DIRECTIONS FOR THIS TASK:
This exercise asks for the entries below to be printed exactly.
___ PROVIDED DATA ___
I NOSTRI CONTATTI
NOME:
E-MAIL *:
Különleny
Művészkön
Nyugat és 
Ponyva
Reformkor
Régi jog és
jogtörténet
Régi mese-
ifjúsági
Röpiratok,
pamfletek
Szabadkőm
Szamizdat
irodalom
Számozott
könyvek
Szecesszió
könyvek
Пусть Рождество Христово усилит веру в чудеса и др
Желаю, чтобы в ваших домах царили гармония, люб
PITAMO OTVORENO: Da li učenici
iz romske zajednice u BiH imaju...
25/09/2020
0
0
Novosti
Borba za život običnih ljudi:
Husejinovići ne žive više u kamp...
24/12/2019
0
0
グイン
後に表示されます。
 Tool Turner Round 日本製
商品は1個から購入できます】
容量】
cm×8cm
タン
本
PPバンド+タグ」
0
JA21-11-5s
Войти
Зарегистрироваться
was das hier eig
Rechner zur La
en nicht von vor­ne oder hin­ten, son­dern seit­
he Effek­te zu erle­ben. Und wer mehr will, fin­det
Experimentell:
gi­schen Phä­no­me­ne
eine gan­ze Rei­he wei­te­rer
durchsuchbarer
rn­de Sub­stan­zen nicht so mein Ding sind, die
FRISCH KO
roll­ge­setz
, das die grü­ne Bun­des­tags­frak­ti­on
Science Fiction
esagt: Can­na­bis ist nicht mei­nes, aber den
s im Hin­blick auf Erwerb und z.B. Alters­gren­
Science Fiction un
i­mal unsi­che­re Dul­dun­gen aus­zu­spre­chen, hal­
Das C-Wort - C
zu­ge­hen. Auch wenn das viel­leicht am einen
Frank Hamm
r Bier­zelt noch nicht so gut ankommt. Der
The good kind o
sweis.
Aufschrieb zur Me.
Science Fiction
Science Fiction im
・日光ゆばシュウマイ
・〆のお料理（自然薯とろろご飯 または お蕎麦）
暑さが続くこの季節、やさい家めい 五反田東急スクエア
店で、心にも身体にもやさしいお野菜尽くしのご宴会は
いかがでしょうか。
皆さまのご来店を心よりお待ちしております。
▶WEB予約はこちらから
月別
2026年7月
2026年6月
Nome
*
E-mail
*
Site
___
SOLUTION TO THE PROBLEM:
I NOSTRI CONTATTI
NOME:
E-MAIL *:
Különleny
Művészkön
Nyugat és 
Ponyva
Reformkor
Régi jog és
jogtörténet
Régi mese-
ifjúsági
Röpiratok,
pamfletek
Szabadkőm
Szamizdat
irodalom
Számozott
könyvek
Szecesszió
könyvek
Пусть Рождество Христово усилит веру в чудеса и др
Желаю, чтобы в ваших домах царили гармония, люб
PITAMO OTVORENO: Da li učenici
iz romske zajednice u BiH imaju...
25/09/2020
0
0
Novosti
Borba za život običnih ljudi:
Husejinovići ne žive više u kamp...
24/12/2019
0
0
グイン
後に表示されます。
 Tool Turner Round 日本製
商品は1個から購入できます】
容量】
cm×8cm
タン
本
PPバンド+タグ」
0
JA21-11-5s
Войти
Зарегистрироваться
was das hier eig
Rechner zur La
en nicht von vor­ne oder hin­ten, son­dern seit­
he Effek­te zu erle­ben. Und wer mehr will, fin­det
Experimentell:
gi­schen Phä­no­me­ne
eine gan­ze Rei­he wei­te­rer
durchsuchbarer
rn­de Sub­stan­zen nicht so mein Ding sind, die
FRISCH KO
roll­ge­setz
, das die grü­ne Bun­des­tags­frak­ti­on
Science Fiction
esagt: Can­na­bis ist nicht mei­nes, aber den
s im Hin­blick auf Erwerb und z.B. Alters­gren­
Science Fiction un
i­mal unsi­che­re Dul­dun­gen aus­zu­spre­chen, hal­
Das C-Wort - C
zu­ge­hen. Auch wenn das viel­leicht am einen
Frank Hamm
r Bier­zelt noch nicht so gut ankommt. Der
The good kind o
sweis.
Aufschrieb zur Me.
Science Fiction
Science Fiction im
・日光ゆばシュウマイ
・〆のお料理（自然薯とろろご飯 または お蕎麦）
暑さが続くこの季節、やさい家めい 五反田東急スクエア
店で、心にも身体にもやさしいお野菜尽くしのご宴会は
いかがでしょうか。
皆さまのご来店を心よりお待ちしております。
▶WEB予約はこちらから
月別
2026年7月
2026年6月
Nome
*
E-mail
*
Site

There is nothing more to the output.